Council Faces Constituents Opposed to Weakening Ethics Rules
Proponents have argued that recusing themselves will deprive residents of representation. But the only ones clamoring for the chances are council members themselves.

By Erica C. Barnett
Over the past few weeks, the Seattle City Council has fast-tracked legislation that would allow them to vote on legislation that presents a financial conflict of interest. Currently all city employees are required to recuse themselves from matters in which they have financial conflicts; the bill, sponsored by Cathy Moore, would remove the recusal requirement and revert to rules, which currently apply only to tax proposals, requiring council members to merely disclose their conflicts one time before voting.
The council is proposing the changes shortly before they're expected to vote to eliminate winter and school-year eviction moratoriums, roll back rules allowing tenants to add roommates, and increase the maximum late fee for unpaid rent, which is currently $10. Two council members, Mark Solomon and Maritza Rivera, are landlords who might have to recuse themselves from voting under the current rules.
Moore and other council members who support the change have argued, dubiously, that abstaining from such votes would deprives their constituents of representation. Maritza Rivera, who represents Northeast Seattle's District 4, said was "compelled" by the argument that her constituents would be disenfranchised if she couldn't vote despite a financial conflict. "We were put here to represent our constituents, and if they want something, then we're not able to advocate for that what they would want," she said.

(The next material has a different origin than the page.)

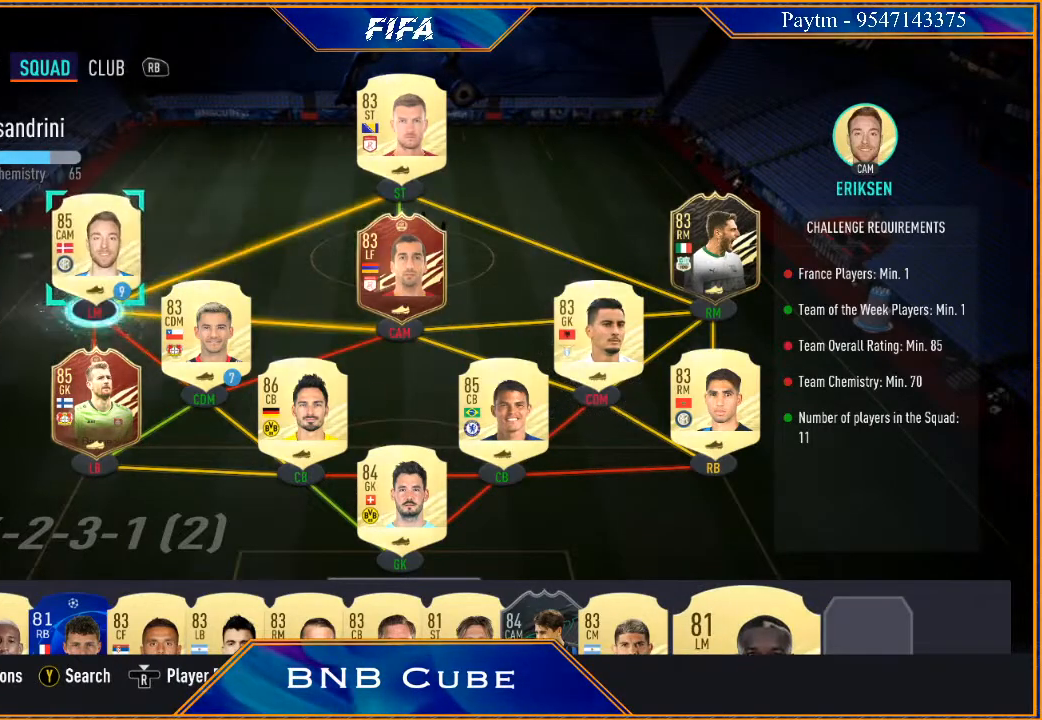
{"buttons": [], "left_stick": "center", "right_stick": "center", "events": []}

Last Thursday, many of those constituents showed up to a meeting of the council's governance committee to voice their opposition to Moore's proposal, saying they expect council members to avoid conflicts of interest, not embrace them.
Rachel Snell, who also testified at a meeting of the city's Ethics and Elections Commission on Wednesday, pointed out that not one person has testified in favor of rolling back the ethics code. "Why would elected officials who were voted into office by the people even consider a piece of legislation that is strongly opposed by the people?" Snell said. "I said this Tuesday, and I'm going to say it again: You are not entitled to demand our trust and support. You have to earn our respect and trust."

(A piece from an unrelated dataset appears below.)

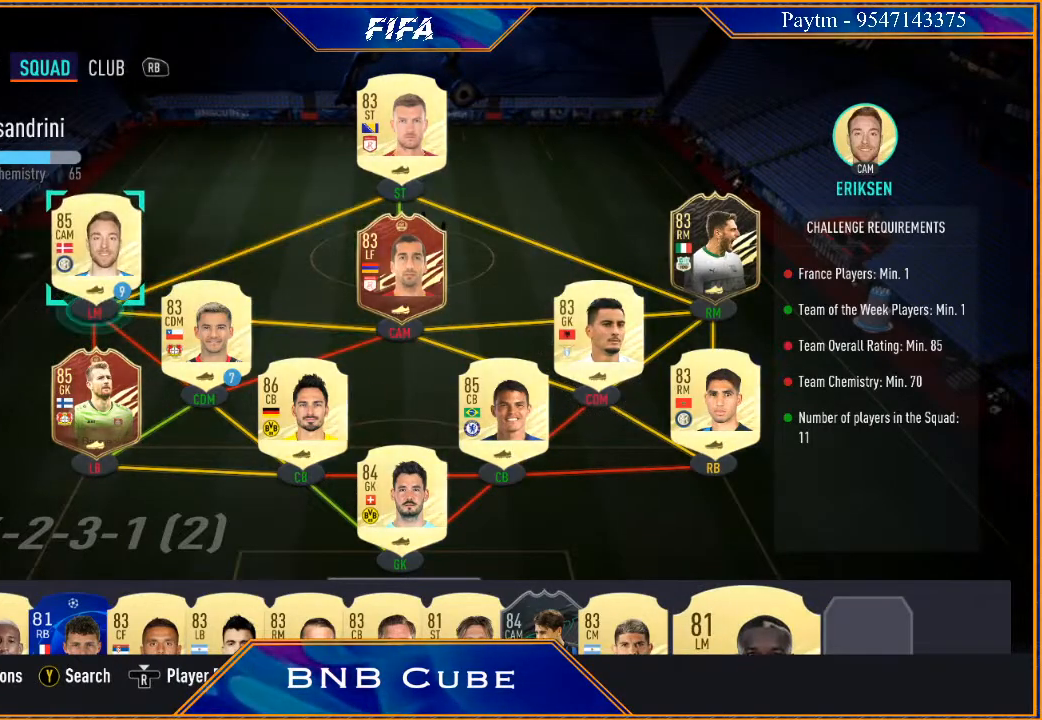
{"buttons": [], "left_stick": "center", "right_stick": "center", "events": []}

Even former city council member Kshama Sawant, who sponsored the anti-eviction rules the council is preparing to repeal, got into the action. She and a small group of supporters chanted and yelled until committee chair Sara Nelson pulled the meeting into recess; at that point, the group came up to deliver an impromptu lecture on renters rights and encourage people to join Sawant's group Workers Strike Back to a mostly empty room.
Councilmember Dan Strauss, sitting in on the committee, cross-examined Wayne Barnett, the director of the city's Ethics and Elections Commission, about Council President Sara Nelson's vocal opposition to Barnett's recommendation that former councilmember Tanya Woo recuse herself from a vote on delivery workers' wages because she owns a restaurant.
The interrogation—seemingly structured to suggest that Nelson put pressure on Barnett to support changing the ethics law—led to some sniping between Nelson and Strauss, who suggested that a compromise might be to delay the effective date of the changes until after the 2027 elections, when the seven district councilmembers will have an opportunity to run under the new ethics rules.
Barnett, who enforces the city's ethics code, said he wasn't taking any position on the proposal. However, he added that "there are times where I feel like everyone should just know" what people's conflicts are—"like, put out in public what your interests are, then you can either recuse yourself ... or go forward, and you're going to be held accountable for that decision you make by your voters."
Barnett, who worked at the Massachusetts State Ethics Commission for several years before starting his current job in 2004, said he became accustomed to "big-city politics" in places like New York and Boston, where city council members just have to disclose their conflicts. As an astute PubliCola reader pointed out, Boston's city council isn't exactly a paragon of ethical behavior these days.